Source extract.
Here is another “look what I found” storage-related post for vSphere 6. Once again, I am still looking into exact design changes, so this is what I observed and my educated guess on how it was done. Look for more details as time wears on.
***This blog post really turned out longer than I expected, probably should have been a two parter, so I apologize for the length.***
Like usual, let me wax historical for a bit… A little over a year ago, in my previous job, I wrote a proposal document to VMware to improve how they handled XCOPY. XCOPY, as you may be aware, is the SCSI command used by ESXi to clone/Storage vMotion/deploy from template VMs on a compatible array. It seems that in vSphere 6.0 VMware implemented these requests (my good friend Drew Tonnesen recently blogged on this). My request centered around three things:
- Allow XCOPY to use a much larger transfer size (current maximum is 16 MB) a.k.a, how much space a single XCOPY SCSI command can describe. Things like Microsoft ODX can handle XCOPY sizes up to 256 MB for example (though the ODX implementation is a bit different).
- Allow ESXi to query the Maximum Segment Length during an Extended Copy (XCOPY) Receive Copy Results and use that value. This value tells ESXi what to use as a maximum transfer size. This will allow the end user to avoid the hassle of having to deal with manual transfer size changes.
- Allow for thin virtual disks to leverage a larger transfer size than 1 MB.
The first two are currently supported in a very limited fashion by VMware right now, (but stay tuned on this!) so for this post I am going to focus on the thin virtual disk enhancement and what it means on the FlashArray.

Record extracts.
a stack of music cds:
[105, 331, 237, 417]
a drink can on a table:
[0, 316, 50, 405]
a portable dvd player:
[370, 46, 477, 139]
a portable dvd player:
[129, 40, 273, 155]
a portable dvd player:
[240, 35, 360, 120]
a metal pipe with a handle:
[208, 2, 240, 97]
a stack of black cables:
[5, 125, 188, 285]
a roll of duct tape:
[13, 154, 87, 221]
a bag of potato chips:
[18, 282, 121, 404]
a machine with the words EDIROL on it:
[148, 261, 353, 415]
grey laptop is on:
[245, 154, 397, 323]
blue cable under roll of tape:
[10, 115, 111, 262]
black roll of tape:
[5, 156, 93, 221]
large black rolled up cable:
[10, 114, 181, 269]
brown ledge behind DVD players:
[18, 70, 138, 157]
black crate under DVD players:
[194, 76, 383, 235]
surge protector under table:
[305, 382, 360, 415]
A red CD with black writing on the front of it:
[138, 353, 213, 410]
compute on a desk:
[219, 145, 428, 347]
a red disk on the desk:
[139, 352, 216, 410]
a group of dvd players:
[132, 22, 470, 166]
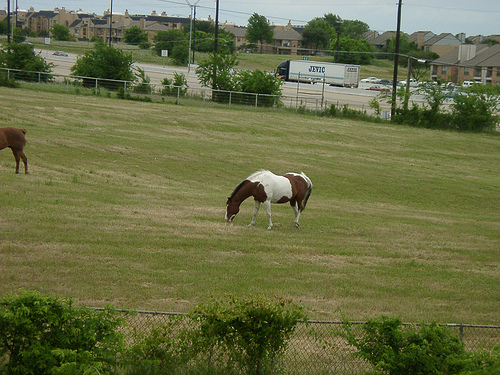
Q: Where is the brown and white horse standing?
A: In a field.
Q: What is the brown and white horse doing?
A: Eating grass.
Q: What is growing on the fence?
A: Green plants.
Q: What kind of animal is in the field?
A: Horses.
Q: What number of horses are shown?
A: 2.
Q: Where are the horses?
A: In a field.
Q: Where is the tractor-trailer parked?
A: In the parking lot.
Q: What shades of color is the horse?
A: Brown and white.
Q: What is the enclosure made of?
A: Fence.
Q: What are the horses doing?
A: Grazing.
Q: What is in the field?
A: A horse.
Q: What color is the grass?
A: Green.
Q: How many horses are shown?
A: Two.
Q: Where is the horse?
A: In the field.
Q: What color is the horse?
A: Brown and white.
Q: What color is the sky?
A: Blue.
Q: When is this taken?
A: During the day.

==

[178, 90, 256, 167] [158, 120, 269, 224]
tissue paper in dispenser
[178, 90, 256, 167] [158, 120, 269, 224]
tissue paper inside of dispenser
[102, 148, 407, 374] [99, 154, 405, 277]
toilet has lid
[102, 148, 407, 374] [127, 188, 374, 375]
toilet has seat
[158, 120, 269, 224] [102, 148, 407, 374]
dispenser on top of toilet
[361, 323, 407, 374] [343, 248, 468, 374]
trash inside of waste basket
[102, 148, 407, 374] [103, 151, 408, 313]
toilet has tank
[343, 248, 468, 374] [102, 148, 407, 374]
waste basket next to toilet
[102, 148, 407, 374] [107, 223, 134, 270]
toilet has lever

Job.
Please resume the vSphere 6 XCOPY post after its last sentence. The lines bear no relation to the vSphere 6 XCOPY post.

Task result.
So the first thing to understand is why an enhancement specific to thin virtual disks? Let’s describe the problem.
XCOPY is a SCSI command that tells an underlying array to move or copy certain blocks from one place to another, either internal to that device or another device on that array. This is what VMware uses to move/clone a virtual machine (well, really virtual disks). XCOPY uses what VMware refers to as a transfer size to control how much physical space a single XCOPY command can describe. Note–this is not how big the XCOPY command itself is–this is how much space it describes (the payload is not the data itself, the payload is the location of the data). This size is controlled by a setting on ESXi called the MaxHWTransfer size. This is at a default of 4 MB and can be either decreased or raised up to a maximum of 16 MB.
So why would this value need to be changed? The reason comes down to the architecture of the specific array and how it manages XCOPY sessions. A few arrays are best with the default, a few arrays are better with a smaller size and I’d say the majority prefer the transfer size to be as large as possible. A quick Google search seems to verify that.
On the FlashArray, the larger the better. The array is so good at handling XCOPY, that the bottleneck is really how quickly the ESXi host can issue all of the XCOPY commands to fully describe the given virtual machine’s virtual disk(s). So essentially, if a single XCOPY command can describe more space, less XCOPY commands are needed, and therefore it takes less time to issue all of the commands needed and the XCOPY operation is faster.
This is why we recommend upping the value of MaxHWTransferSize to the ceiling of 16 MB. Granted, upping the transfer size from 4 to 16 MB is not going to give you 4x the performance–note that this number is a maximum allowance for the transfer size, not an absolute static size. You really will not see a noticeable difference between 4 and 16 MB until you start cloning at scale (VDI deployments etc.).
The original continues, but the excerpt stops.